Another pivotal mechanism of the antibacterial effect of the NPs is the burst of ROS in the bacterial cell. ROS are generated during the regular oxygen metabolism and are crucial for different cellular signaling pathways. Oxygen acts as the final acceptor of electrons transported by ETS during oxidative phosphorylation and is reduced to the water molecule. Some of these electrons are taken by molecular oxygen, resulting in the formation of O^2-, that can then be transformed into H₂O₂ and •OH. However, when bacterial cells are exposed to NPs, metal ions released from the surface of NPs induce ROS bursts by disrupting respiratory systems and can considerably increase intracellular ROS production. Released metal ions contribute to further increase in intracellular ROS accumulation by causing disruption of membrane integrity, inactivation of cellular enzymes, disruption of the electron transport system, and decreased membrane potentials. Bacteria have natural antioxidant defense systems to deal with oxidative stress. They have natural antioxidants like carotenes and ascorbic acid, which prevent lipid peroxidation or other ROS-related stresses. In addition, they have enzymes such as catalase, peroxidase, and superoxide dismutase that convert toxic reactive oxygen forms into non-toxic or less toxic forms. However, upon exposure to NPs, the accumulation of ROS exceeds a certain level and bacteria cannot cope with detrimental changes in vital cellular structures such as cell wall, cell membrane, DNA, and protein [7]. As a result, chemically highly reactive ROS accumulation and ROS-induced oxidative stress in the bacterial cell cause induced pore formation and lipid peroxidation in the cell membrane, damage to chromosomal DNA and proteins, and ultimately cell death. TiO₂ and ZnO NPs show their antibacterial activities through oxidative stress. They kill microorganisms with their potent oxidizing capacity through the formation of free radicals. They are able to induce oxidative stress and DNA damage causing reduced viability of E. coli [12,22].

Due to the differences in bacterial cell wall structures, the effects of NPs on Gram-positive and Gram-negative bacterial species also change. In many studies, it has been reported that the antimicrobial effects of NPs on Gram-negative bacteria strains are stronger than Gram-positive bacteria. Gram-positive bacteria have a thick peptidoglycan layer consisting of many more layers, while Gram-negative bacteria have a thin peptidoglycan layer and additional lipopolysaccharides (LPS). Manzoor et al. [23] found that the effect of NPs was significantly more pronounced on Gram-negative strains than on Gram-positive organisms. There are also studies that suggest the opposite. Premanathan et al. [24] investigated the antibacterial activity of ZnO-NPs against Gram-negative E. coli and Pseudomonas aeruginosa and Gram-positive Staphylococcus aureus and reported that the antimicrobial effect was stronger in Gram-positive bacterium.
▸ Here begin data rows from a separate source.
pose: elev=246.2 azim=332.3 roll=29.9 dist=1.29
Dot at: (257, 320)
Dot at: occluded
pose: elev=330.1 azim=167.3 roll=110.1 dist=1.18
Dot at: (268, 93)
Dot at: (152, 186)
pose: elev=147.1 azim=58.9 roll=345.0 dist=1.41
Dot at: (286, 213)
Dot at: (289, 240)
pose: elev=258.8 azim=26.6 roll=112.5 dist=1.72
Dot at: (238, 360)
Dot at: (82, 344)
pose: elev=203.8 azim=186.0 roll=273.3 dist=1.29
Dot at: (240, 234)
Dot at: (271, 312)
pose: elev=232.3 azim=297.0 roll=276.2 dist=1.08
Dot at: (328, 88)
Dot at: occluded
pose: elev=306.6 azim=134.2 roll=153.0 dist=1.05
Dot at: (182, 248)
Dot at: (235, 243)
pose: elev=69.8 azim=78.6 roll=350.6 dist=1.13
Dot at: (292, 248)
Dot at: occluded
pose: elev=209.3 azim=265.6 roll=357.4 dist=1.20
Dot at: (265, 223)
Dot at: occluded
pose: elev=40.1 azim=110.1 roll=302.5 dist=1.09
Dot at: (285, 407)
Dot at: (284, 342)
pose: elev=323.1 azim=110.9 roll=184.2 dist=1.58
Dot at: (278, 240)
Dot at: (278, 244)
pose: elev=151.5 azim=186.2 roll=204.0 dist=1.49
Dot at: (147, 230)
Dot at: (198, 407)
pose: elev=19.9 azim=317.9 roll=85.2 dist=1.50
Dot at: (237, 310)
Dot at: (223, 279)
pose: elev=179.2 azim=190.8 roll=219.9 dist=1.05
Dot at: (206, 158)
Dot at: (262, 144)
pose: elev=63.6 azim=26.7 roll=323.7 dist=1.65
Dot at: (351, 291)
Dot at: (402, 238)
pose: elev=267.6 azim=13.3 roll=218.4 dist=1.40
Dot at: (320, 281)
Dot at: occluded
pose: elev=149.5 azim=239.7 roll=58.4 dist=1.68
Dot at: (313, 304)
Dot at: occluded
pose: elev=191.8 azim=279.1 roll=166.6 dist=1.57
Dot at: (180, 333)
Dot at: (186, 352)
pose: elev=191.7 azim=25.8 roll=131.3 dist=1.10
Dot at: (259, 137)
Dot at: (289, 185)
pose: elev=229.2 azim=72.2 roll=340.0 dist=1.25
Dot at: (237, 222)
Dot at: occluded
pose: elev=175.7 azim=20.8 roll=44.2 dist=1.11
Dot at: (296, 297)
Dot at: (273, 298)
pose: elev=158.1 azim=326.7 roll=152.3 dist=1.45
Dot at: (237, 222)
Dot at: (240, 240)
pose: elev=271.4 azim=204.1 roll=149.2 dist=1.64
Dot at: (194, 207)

Synergistic effects of NPs with antibiotics

NPs can be combined with antimicrobial agents to overcome antibiotic resistance and increase their effectiveness. In addition, they can reduce the dose and toxicity of antibiotics to be taken [5]. Since NPs act on bacteria through multiple targets and/or mechanisms, it is very difficult for the microorganism to acquire resistance. In other words, the probability of simultaneous mutations necessary for resistance formation is very low. Moreover, this is even more unlikely when NPs are combined with antimicrobials [25]. As a result, the use of NPs with antibiotics is considered as a method that can be used to prevent bacterial resistance development [26].

Antibiotics combined with NPs are more effective against both Gram-positive and Gram-negative bacteria and even drug-resistant bacteria. Aabed and Mohammed [27] showed synergistic effects of AgNPs combined with bacitracin, ciprofloxacin, tetracycline, and cefixime against P. aeruginosa, E. coli, S. aureus, and Candida albicans. Abo-Shama et al. [28] also demonstrated the synergistic effect of antibiotics (azithromycin, cefotaxime, cefuroxime, fosfomycin, and chloramphenicol) against E. coli was notably increased in the presence of AgNPs compared to the antibiotic used alone. In another study, a synergistic effect was observed when CuO NPs combined with cephalexin against E. coli [29].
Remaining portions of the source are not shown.